Mi nieto me dijo que todo iba a estar bien, que él iba a terminar mi historia, lo cual me tranquilizó el alma, y fue que ahora sí pude morir a gusto. Espero que las siguientes palabras de mi nieto realmente hagan sentir todo el amor que te tuve, Hilda. Perdón, pero me tengo que ir.

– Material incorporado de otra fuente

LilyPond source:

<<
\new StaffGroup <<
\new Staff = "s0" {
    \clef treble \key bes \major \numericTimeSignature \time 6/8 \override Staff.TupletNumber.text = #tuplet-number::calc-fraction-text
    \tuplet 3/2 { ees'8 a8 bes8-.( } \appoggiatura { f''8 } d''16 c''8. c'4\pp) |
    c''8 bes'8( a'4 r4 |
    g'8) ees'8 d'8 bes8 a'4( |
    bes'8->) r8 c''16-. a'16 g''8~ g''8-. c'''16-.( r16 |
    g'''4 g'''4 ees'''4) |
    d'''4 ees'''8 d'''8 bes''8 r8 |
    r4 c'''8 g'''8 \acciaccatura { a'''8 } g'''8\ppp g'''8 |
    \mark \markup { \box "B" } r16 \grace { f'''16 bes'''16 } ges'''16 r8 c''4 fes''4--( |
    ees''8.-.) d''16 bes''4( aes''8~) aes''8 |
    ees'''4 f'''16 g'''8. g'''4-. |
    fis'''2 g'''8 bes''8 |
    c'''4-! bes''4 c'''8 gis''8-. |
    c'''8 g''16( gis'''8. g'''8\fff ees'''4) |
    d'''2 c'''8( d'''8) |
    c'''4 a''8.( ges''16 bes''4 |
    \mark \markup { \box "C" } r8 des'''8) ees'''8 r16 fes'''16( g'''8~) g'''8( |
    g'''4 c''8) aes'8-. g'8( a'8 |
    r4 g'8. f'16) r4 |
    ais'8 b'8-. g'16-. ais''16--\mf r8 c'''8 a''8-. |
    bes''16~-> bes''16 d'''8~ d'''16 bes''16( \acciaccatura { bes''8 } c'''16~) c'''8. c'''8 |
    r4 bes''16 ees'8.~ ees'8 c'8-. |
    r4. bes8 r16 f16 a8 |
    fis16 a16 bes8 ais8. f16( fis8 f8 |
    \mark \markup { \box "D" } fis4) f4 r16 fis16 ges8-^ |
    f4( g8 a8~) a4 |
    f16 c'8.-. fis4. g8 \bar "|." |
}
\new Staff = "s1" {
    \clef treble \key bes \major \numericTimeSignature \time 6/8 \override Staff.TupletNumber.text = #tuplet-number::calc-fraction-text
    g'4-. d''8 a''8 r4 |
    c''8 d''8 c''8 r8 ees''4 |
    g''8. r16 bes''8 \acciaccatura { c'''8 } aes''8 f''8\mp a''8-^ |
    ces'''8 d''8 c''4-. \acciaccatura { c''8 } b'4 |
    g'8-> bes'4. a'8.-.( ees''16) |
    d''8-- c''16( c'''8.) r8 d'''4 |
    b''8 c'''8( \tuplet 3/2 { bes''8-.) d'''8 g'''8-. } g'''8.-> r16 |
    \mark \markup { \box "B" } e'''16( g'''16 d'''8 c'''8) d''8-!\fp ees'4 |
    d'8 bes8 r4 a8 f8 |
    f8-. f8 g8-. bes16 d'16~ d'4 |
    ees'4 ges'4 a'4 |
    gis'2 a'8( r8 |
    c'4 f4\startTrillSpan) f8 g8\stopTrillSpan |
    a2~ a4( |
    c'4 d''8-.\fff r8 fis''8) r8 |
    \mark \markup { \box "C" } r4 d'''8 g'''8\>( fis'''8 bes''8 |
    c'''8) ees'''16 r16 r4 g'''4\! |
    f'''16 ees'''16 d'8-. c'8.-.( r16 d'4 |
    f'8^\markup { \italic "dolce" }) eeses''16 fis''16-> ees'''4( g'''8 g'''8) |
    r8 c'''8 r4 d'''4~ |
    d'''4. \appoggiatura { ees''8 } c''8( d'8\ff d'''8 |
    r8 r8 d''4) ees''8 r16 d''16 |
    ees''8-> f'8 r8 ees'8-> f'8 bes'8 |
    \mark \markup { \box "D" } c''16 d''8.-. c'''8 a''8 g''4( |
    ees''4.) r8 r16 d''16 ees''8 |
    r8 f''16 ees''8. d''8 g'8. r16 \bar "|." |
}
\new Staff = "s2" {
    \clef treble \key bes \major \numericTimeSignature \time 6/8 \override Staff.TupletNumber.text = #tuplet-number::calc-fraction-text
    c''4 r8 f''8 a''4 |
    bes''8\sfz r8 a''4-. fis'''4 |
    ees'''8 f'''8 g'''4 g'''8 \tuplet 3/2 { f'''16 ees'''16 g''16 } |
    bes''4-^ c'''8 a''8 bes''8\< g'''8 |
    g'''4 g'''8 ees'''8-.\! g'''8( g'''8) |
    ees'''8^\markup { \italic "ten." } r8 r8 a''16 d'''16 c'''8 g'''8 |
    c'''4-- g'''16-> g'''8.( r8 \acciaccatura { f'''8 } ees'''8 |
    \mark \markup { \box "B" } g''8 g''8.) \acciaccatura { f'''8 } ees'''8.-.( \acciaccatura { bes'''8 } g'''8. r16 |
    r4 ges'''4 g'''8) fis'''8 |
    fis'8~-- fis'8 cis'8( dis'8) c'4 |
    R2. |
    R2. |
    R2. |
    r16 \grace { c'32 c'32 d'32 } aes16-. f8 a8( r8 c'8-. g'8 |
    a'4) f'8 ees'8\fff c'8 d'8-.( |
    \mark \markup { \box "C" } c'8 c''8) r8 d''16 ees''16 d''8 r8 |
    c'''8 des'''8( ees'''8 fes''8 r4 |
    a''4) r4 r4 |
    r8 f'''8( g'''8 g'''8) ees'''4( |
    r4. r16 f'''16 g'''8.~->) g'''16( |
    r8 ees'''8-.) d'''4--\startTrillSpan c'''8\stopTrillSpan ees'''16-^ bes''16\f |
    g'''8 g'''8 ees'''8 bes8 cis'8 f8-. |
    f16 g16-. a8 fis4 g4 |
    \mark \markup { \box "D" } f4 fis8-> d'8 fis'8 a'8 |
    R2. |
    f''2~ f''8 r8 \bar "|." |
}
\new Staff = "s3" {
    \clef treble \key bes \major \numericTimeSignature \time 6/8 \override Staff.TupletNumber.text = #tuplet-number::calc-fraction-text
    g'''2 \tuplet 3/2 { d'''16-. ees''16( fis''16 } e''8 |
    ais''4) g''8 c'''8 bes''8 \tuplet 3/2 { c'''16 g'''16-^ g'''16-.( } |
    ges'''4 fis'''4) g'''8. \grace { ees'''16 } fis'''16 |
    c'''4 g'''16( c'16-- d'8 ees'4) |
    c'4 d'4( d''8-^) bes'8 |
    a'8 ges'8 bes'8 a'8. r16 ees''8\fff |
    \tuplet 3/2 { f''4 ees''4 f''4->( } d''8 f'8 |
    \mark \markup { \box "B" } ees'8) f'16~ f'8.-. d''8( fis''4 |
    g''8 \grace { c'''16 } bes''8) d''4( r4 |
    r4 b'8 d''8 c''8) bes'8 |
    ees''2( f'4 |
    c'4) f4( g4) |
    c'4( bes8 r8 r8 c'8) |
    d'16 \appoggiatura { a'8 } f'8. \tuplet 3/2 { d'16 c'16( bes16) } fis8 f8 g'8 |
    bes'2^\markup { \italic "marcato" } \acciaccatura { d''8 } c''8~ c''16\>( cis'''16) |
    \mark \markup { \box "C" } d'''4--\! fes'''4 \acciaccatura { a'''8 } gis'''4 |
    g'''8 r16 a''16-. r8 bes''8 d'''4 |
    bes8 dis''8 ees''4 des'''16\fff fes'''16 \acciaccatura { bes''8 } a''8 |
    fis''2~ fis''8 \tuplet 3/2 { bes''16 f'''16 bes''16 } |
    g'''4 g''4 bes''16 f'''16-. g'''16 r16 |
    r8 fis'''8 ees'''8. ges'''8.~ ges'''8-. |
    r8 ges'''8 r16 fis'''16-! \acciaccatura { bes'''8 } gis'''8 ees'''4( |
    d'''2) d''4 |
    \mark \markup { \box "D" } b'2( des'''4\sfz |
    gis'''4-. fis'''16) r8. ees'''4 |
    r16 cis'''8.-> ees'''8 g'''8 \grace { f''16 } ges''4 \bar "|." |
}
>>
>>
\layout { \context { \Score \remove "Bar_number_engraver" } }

Mi abuelo se enamoró. Entregó su corazón siendo muy joven y muy tonto. Se enamoró de Hilda Capistrán a sus cinco años de edad, y dejó de amarla una tarde de septiembre a las cinco con quince de la mañana cuando dió su última respiración. La amó cuando todos estaban dormidos, y dejaba de amarla cuando esperaba distraído frente a los vagones del metro. Mi abuelo fue feliz en su amor, en su locura. Me pidió que contara su historia, con detalles y fechas en el calendario. Pero no sé si eso ya importa; es más, no sé si a alguien le vaya a interesar lo que fue una pequeña historia de amor. Una historia de amor ocurrida, pero bien bailada dentro de lo que solo fue un parpadeo en el tiempo. ¿No creen? Ya a nadie le importan esas cosas. Solo me queda dejar estas palabras debajo de un árbol de limón. No sé por qué mi abuelo me pidió que sus sueños se quedaran a dormir aquí.